É uma pergunta que qualquer negócio com ambições de internacionalização tem de responder – e resposta de Morita é uma lição útil para muitas empresas portuguesas: há coisas que não se negociam, mas a forma como as praticamos tem de ser local.
Como matar uma cultura de sucesso.
Depois de um AVC que o deixou incapacitado, Akio Moritan morreu em 1999. E a Sony, gradualmente, começou a perder o que a tornara famosa.
Não foi por falta de talento. De recursos. Ou de boas ideias. Foi pela erosão da sua cultura. Foi por aquilo que descreve: a fragmentação interna.
É um outro livro muito conhecido – The Silo Effect, de Gillian Tett – que nos conta a história. Para ganhar eficiência e dar autonomia a cada área de negócio, a Sony reorganizou-se em divisões independentes, cada uma responsável por uma linha de produtos. O resultado inicial, em alguns casos, foi positivo – a PlayStation, por exemplo, nasceu desse modelo de autonomia das unidades de negócio.
Mas o preço a longo prazo foi alto.
As divisões deixaram de partilhar tecnologia. Deixaram de colaborar nos projetos transversais. A informação que circulava livremente na Sony de Morita ficou retida, protegida, usada como moeda de poder.
O resultado: quando a Apple lançou o iPod em 2001, toda a gente percebeu que a Sony podia ter feito aquilo primeiro. Tinha o hardware. Tinha a música, com a Sony Music. Tinha a marca. O que não tinha era a cultura de colaboração que permitisse juntar tudo numa proposta única e coerente.
A Apple não inventou nada. Simplesmente juntou o que, na Sony, estava separado. E fê-lo com uma cultura de integração que a Sony, nessa altura, já não tinha.

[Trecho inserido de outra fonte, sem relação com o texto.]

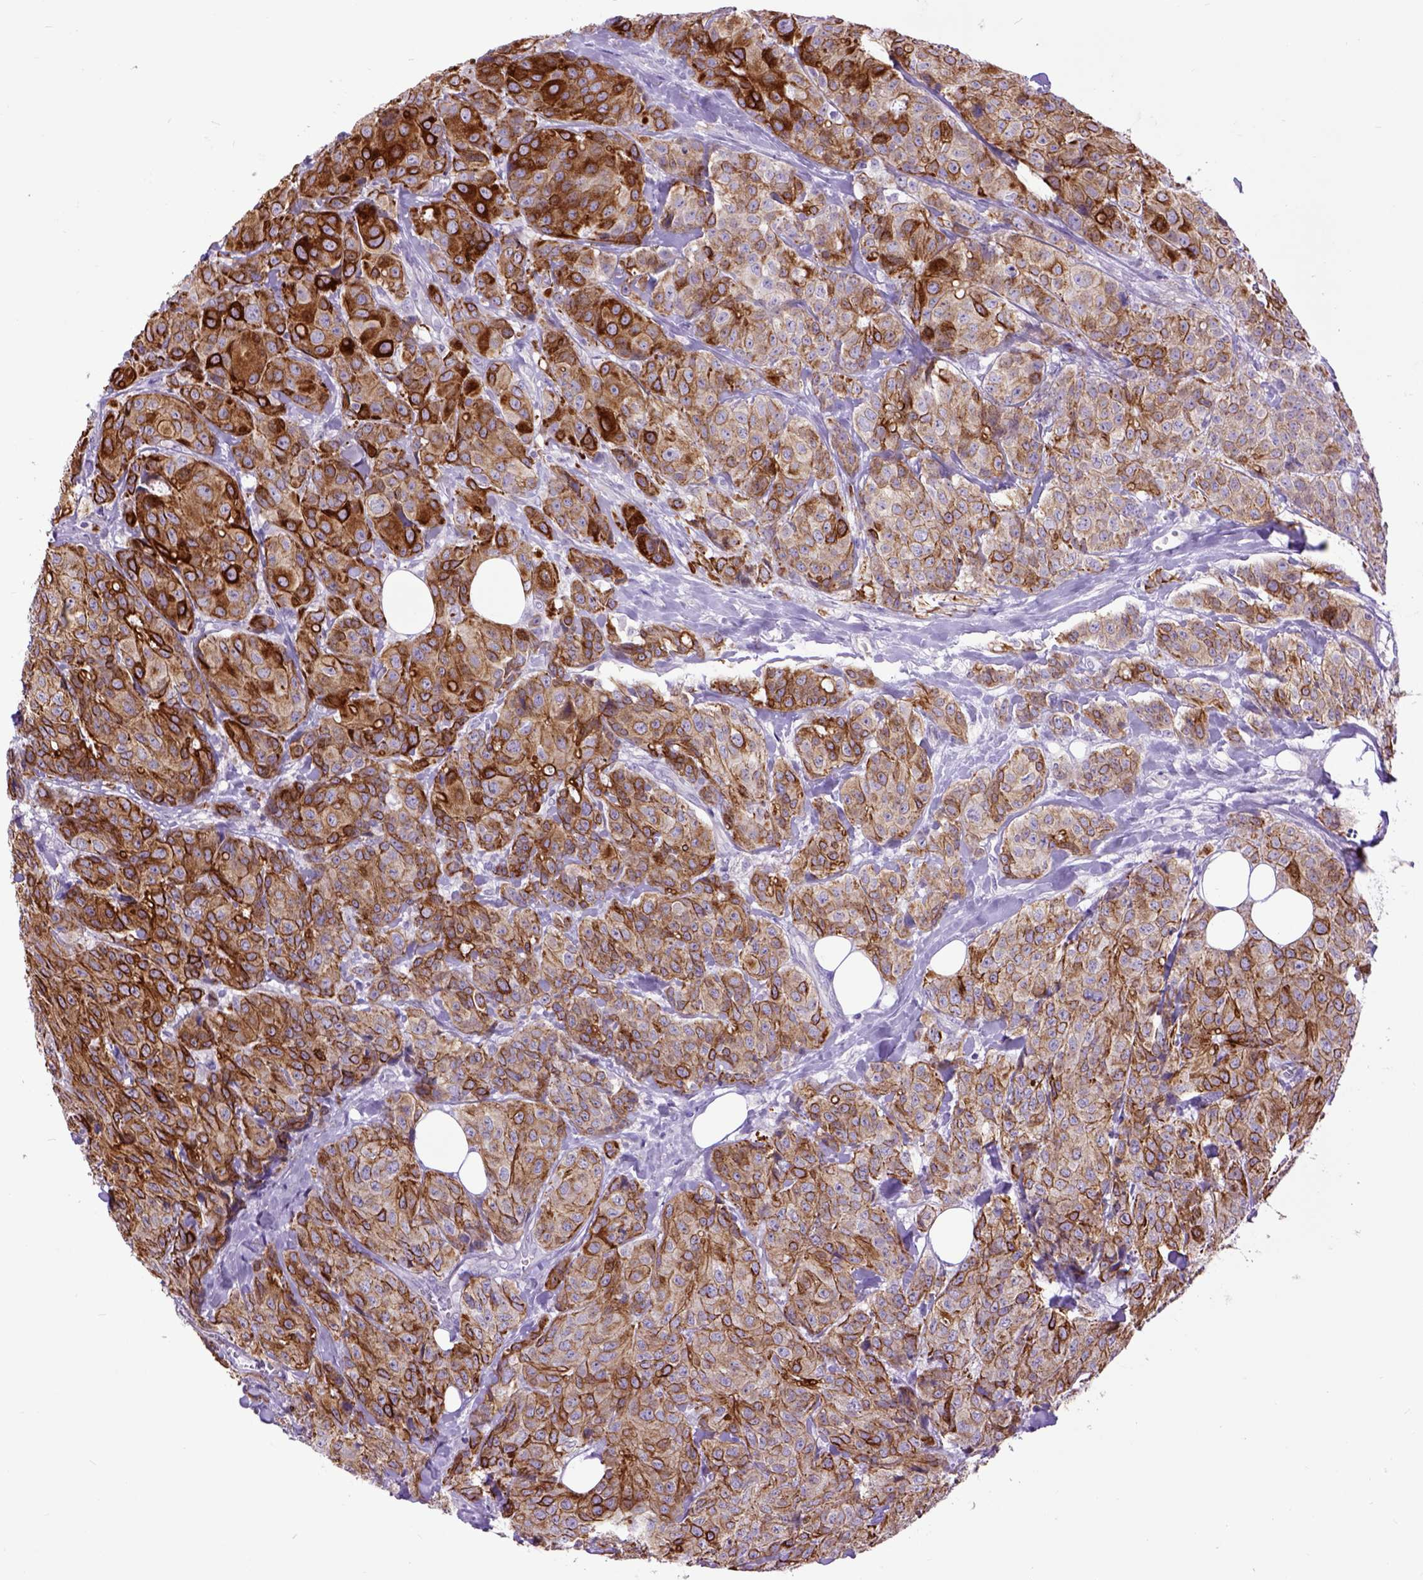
{"staining": {"intensity": "strong", "quantity": ">75%", "location": "cytoplasmic/membranous"}, "tissue": "breast cancer", "cell_type": "Tumor cells", "image_type": "cancer", "snomed": [{"axis": "morphology", "description": "Duct carcinoma"}, {"axis": "topography", "description": "Breast"}], "caption": "IHC micrograph of neoplastic tissue: breast cancer stained using immunohistochemistry shows high levels of strong protein expression localized specifically in the cytoplasmic/membranous of tumor cells, appearing as a cytoplasmic/membranous brown color.", "gene": "RAB25", "patient": {"sex": "female", "age": 43}}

Marcas fortes precisam de culturas fortes.
A Sony continua a ser uma marca forte, mas não no campo onde construiu essa força: os aparelhos eletrónicos de consumo. Hoje, é uma empresa de entretenimento. A marca sobreviveu – nos conteúdos, na música, no cinema, nos jogos. A liderança tecnológica não.
Curiosamente, a economia japonesa, como um todo, também perdeu o seu dinamismo, e por razões não muito diferentes. A velha cultura japonesa, mais afeita à tradição do que à mudança, acabou por mostrar o quanto ainda pesa.
O que a história da Sony nos diz?
Diz que uma marca, por mais forte que seja, não se sustenta por si mesma. Uma marca é o reflexo de uma cultura. Quando a cultura muda – ou quando é destruída, mesmo sem intenção – a marca corre o risco de definhar. Pode demorar anos. Mas acaba por acontecer.
Há empresas que investem tudo em comunicar uma marca forte e muito pouco em criar a cultura que sustenta essa marca. Esse desalinhamento não é sempre visível de fora. Mas é sentido, conscientemente ou não, pelos colaboradores, pelos clientes, pelos parceiros. E vai escavando os próprios alicerces do sucesso da marca.
O mudou mudou. Mas mudou mesmo?
Volto à pergunta com que comecei: porque é que vale a pena ler um livro dos anos 80 sobre um empresário japonês, uma empresa que perdeu relevância e um país que ficou para trás?
Porque as questões que a trajetória da Sony levanta continuam entre as que mais importam hoje.
Como se cria uma cultura de inovação sem destruir a coesão? Como adaptar uma identidade a novos mercados sem a perder? O que acontece quando a eficiência organizacional trabalha contra a inovação?
Numa altura em que a inteligência artificial obriga toda a gente a repensar o que faz e como faz, a história de Morita e da Sony é um lembrete útil: as ferramentas e as tecnologias mudam, os mercados mudam. As condições que tornam possível inovar são as mesmas.
E no seu caso: o que é que a cultura da sua empresa diz sobre a marca que quer construir?